Oil steadied on June 21, paring earlier losses, but was set for its largest price slide in the first half of any year for the past two decades, as investors discounted evidence of strong compliance by major producers with a deal to cut global output.

August Brent crude futures were flat at $46.02 a barrel (bbl) by 6:07 a.m. CT (11:07 GMT), having fallen earlier to seven-month lows.

West Texas Intermediate crude futures for August delivery were up 4 cents at $43.55, having hit their lowest since September on June 20.

So far this year, oil has lost 20% in value, its worst performance for the first six months of the year since 1997.

Compliance with an agreement by OPEC and other producers to cut output by 1.8 million bbl/d from January reached its highest in May since the curbs were agreed last year.

"The slide in oil prices seems to be unstoppable," said Julius Baer commodities research analyst Carsten Menke.

"The supply deal’s effectiveness is increasingly questioned. We believe that downside risks to oil prices from a [disorderly] and early unwinding have risen ... we still see prices trading sideways, spending more time in the high 40s than the low 50s as growing shale output and stagnant western world oil demand undermine the Middle East's restriction efforts," Menke said.

Data from the American Petroleum Institute on June 20 showed U.S. crude stockpiles last week had dropped more than forecast.
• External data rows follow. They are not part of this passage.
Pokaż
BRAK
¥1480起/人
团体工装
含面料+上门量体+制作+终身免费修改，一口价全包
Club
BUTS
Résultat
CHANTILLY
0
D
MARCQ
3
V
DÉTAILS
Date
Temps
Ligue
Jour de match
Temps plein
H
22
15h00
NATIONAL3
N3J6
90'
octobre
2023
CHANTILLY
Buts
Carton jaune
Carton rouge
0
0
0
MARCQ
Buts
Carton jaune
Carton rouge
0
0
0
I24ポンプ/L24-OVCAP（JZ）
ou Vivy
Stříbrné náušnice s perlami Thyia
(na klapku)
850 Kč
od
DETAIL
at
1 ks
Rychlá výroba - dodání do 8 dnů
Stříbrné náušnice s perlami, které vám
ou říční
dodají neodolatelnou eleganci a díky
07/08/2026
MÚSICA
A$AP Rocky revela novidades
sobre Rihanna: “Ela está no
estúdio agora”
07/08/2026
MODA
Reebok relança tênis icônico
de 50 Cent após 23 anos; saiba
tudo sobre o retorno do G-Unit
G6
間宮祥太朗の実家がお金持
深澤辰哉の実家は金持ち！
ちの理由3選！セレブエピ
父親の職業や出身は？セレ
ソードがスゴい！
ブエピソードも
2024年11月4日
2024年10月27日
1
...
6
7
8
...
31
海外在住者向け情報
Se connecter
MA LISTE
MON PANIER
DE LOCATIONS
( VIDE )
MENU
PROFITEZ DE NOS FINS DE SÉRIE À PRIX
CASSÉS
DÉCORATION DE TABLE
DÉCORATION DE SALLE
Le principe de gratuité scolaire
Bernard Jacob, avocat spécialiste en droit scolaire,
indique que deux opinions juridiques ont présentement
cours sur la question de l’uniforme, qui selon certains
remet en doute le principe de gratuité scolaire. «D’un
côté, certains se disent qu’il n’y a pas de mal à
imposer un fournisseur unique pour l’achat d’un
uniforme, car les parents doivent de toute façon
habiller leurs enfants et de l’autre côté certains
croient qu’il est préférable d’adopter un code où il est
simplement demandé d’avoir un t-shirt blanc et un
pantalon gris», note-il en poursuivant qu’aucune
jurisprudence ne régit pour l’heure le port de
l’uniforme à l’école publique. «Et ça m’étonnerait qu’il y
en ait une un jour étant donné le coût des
Gasoline and distillate inventories rose.

A government report on inventories is due at 9:30 a.m. CT (14:30 GMT) on June 21 and the official figures often differ sharply from those of the industry group.
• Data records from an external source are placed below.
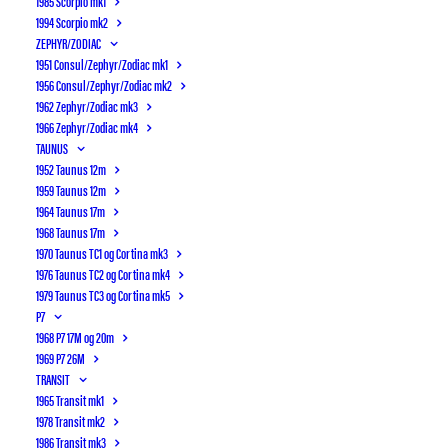
1985 Scorpio mk1
1994 Scorpio mk2
ZEPHYR/ZODIAC
1951 Consul/Zephyr/Zodiac mk1
1956 Consul/Zephyr/Zodiac mk2
1962 Zephyr/Zodiac mk3
1966 Zephyr/Zodiac mk4
NYT FRA MOTORHISTORISK
TAUNUS
SAMRÅD
1952 Taunus 12m
1959 Taunus 12m
1964 Taunus 17m
5 august, 2026
1968 Taunus 17m
1970 Taunus TC1 og Cortina mk3
1976 Taunus TC2 og Cortina mk4
1979 Taunus TC3 og Cortina mk5
P7
1968 P7 17M og 20m
1969 P7 26M
TRANSIT
1965 Transit mk1
1978 Transit mk2
1986 Transit mk3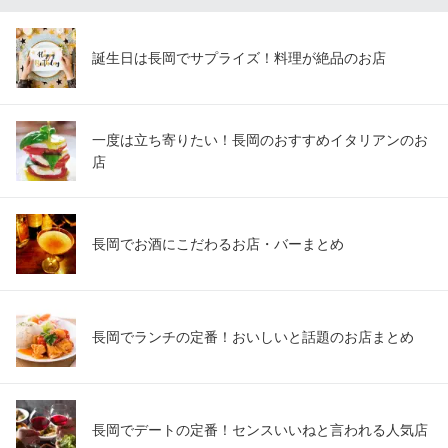
ＪＲ長岡駅 徒歩3分
新潟県長岡市城内町3-8-1 2F
誕生日は長岡でサプライズ！料理が絶品のお店
一度は立ち寄りたい！長岡のおすすめイタリアンのお
店
長岡でお酒にこだわるお店・バーまとめ
長岡でランチの定番！おいしいと話題のお店まとめ
長岡でデートの定番！センスいいねと言われる人気店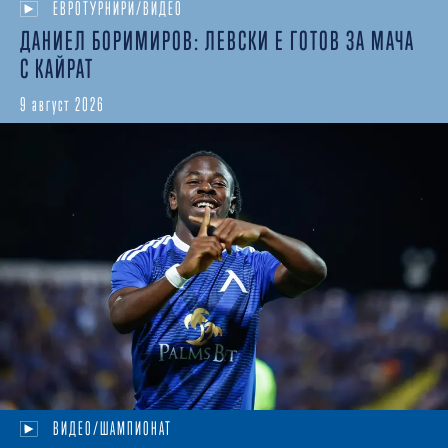
ЕВРОТУРНИРИ/ВИДЕО
ДАНИЕЛ БОРИМИРОВ: ЛЕВСКИ Е ГОТОВ ЗА МАЧА
С КАЙРАТ
9 август 2026
ВИДЕО/ШАМПИОНАТ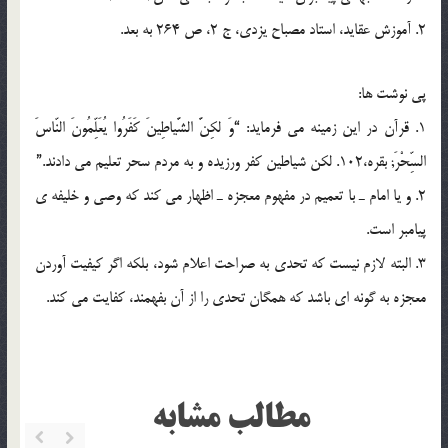
2. آموزش عقايد، استاد مصباح يزدى، ج 2، ص 264 به بعد.
پي نوشت ها:
1. قرآن در اين زمينه مى فرمايد: “وَ لكِنَّ الشَّياطِينَ كَفَرُوا يُعَلِّمُونَ النّاسَ
السِّحْرَ; بقره،102. لكن شياطين كفر ورزيده و به مردم سحر تعليم مى دادند.”
2. و يا امام ـ با تعميم در مفهوم معجزه ـ اظهار مى كند كه وصى و خليفه ى
پيامبر است.
3. البته لازم نيست كه تحدى به صراحت اعلام شود، بلكه اگر كيفيت آوردن
معجزه به گونه اى باشد كه همگان تحدى را از آن بفهمند، كفايت مى كند.
مطالب مشابه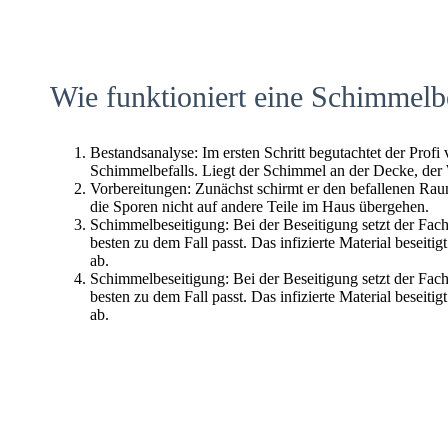
Wie funktioniert eine Schimmelb
Bestandsanalyse: Im ersten Schritt begutachtet der Profi
Schimmelbefalls. Liegt der Schimmel an der Decke, der
Vorbereitungen: Zunächst schirmt er den befallenen Raum 
die Sporen nicht auf andere Teile im Haus übergehen.
Schimmelbeseitigung: Bei der Beseitigung setzt der Fac
besten zu dem Fall passt. Das infizierte Material beseitig
ab.
Schimmelbeseitigung: Bei der Beseitigung setzt der Fac
besten zu dem Fall passt. Das infizierte Material beseitig
ab.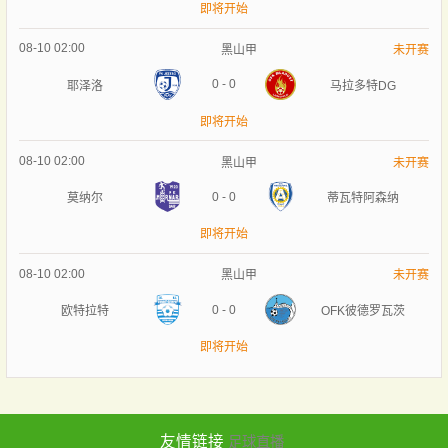
即将开始
08-10 02:00
黑山甲
未开赛
0
-
0
耶泽洛
马拉多特DG
即将开始
08-10 02:00
黑山甲
未开赛
0
-
0
莫纳尔
蒂瓦特阿森纳
即将开始
08-10 02:00
黑山甲
未开赛
0
-
0
欧特拉特
OFK彼德罗瓦茨
即将开始
友情链接
足球直播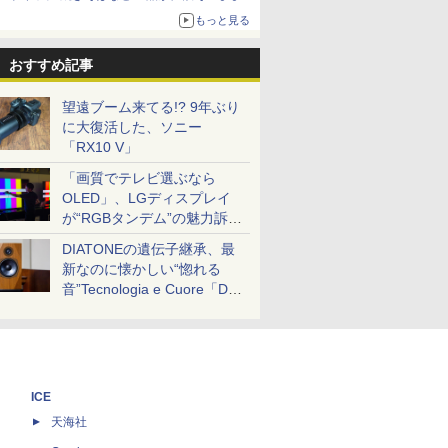
ボリュームアップ
もっと見る
おすすめ記事
望遠ブーム来てる!? 9年ぶり
に大復活した、ソニー
「RX10 V」
「画質でテレビ選ぶなら
OLED」、LGディスプレイ
が“RGBタンデム”の魅力訴
求。液晶とのガチ比較も
DIATONEの遺伝子継承、最
新なのに懐かしい“惚れる
音”Tecnologia e Cuore「DS-
TC52B」を聴く
ICE
天海社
OPEC and non-OPEC oil producers' compliance with the output deal reached 106% in May, a source familiar with the matter said June 20. That means they cut output by more than they were required to do.
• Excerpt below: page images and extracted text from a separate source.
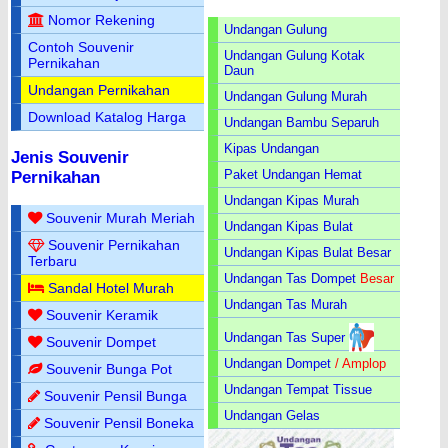
Nomor Rekening
Undangan Gulung
Contoh Souvenir
Undangan Gulung Kotak
Pernikahan
Daun
Undangan Pernikahan
Undangan Gulung Murah
Download Katalog Harga
Undangan Bambu Separuh
Kipas Undangan
Jenis Souvenir
Paket Undangan Hemat
Pernikahan
Undangan Kipas Murah
Souvenir Murah Meriah
Undangan Kipas Bulat
Souvenir Pernikahan
Undangan Kipas Bulat Besar
Terbaru
Undangan Tas Dompet
Besar
Sandal Hotel Murah
Undangan Tas Murah
Souvenir Keramik
Undangan Tas Super
Souvenir Dompet
Undangan Dompet
/ Amplop
Souvenir Bunga Pot
Undangan Tempat Tissue
Souvenir Pensil Bunga
Undangan Gelas
Souvenir Pensil Boneka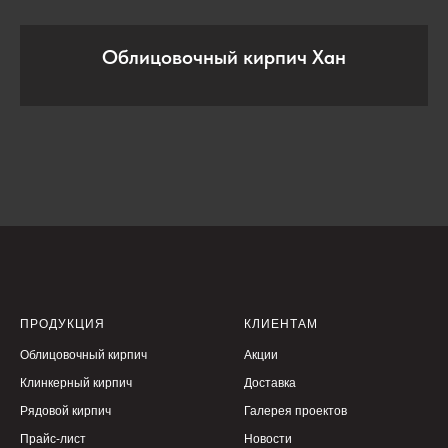
Облицовочный кирпич Хан
ПРОДУКЦИЯ
КЛИЕНТАМ
Облицовочный кирпич
Акции
Клинкерный кирпич
Доставка
Рядовой кирпич
Галерея проектов
Прайс-лист
Новости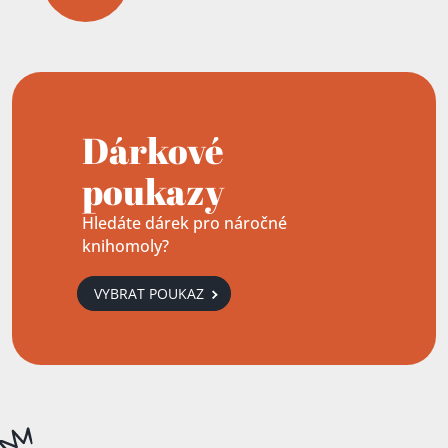
Dárkové
poukazy
Hledáte dárek pro náročné
knihomoly?
VYBRAT POUKAZ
OPEC compliance with the curbs was 108%, while non-OPEC compliance was 100%, the source said. Another source confirmed compliance by all producers in May was 106%.

While compliance is high, it is what went on before the production cut that counts, BMI Research said in a note.

"A number of producers—notably Iraq, Saudi Arabia and Russia—aggressively ramped up output in the run-up to the deal, fast-tracking projects, expanding drilling programs and deploying spare capacity," BMI said.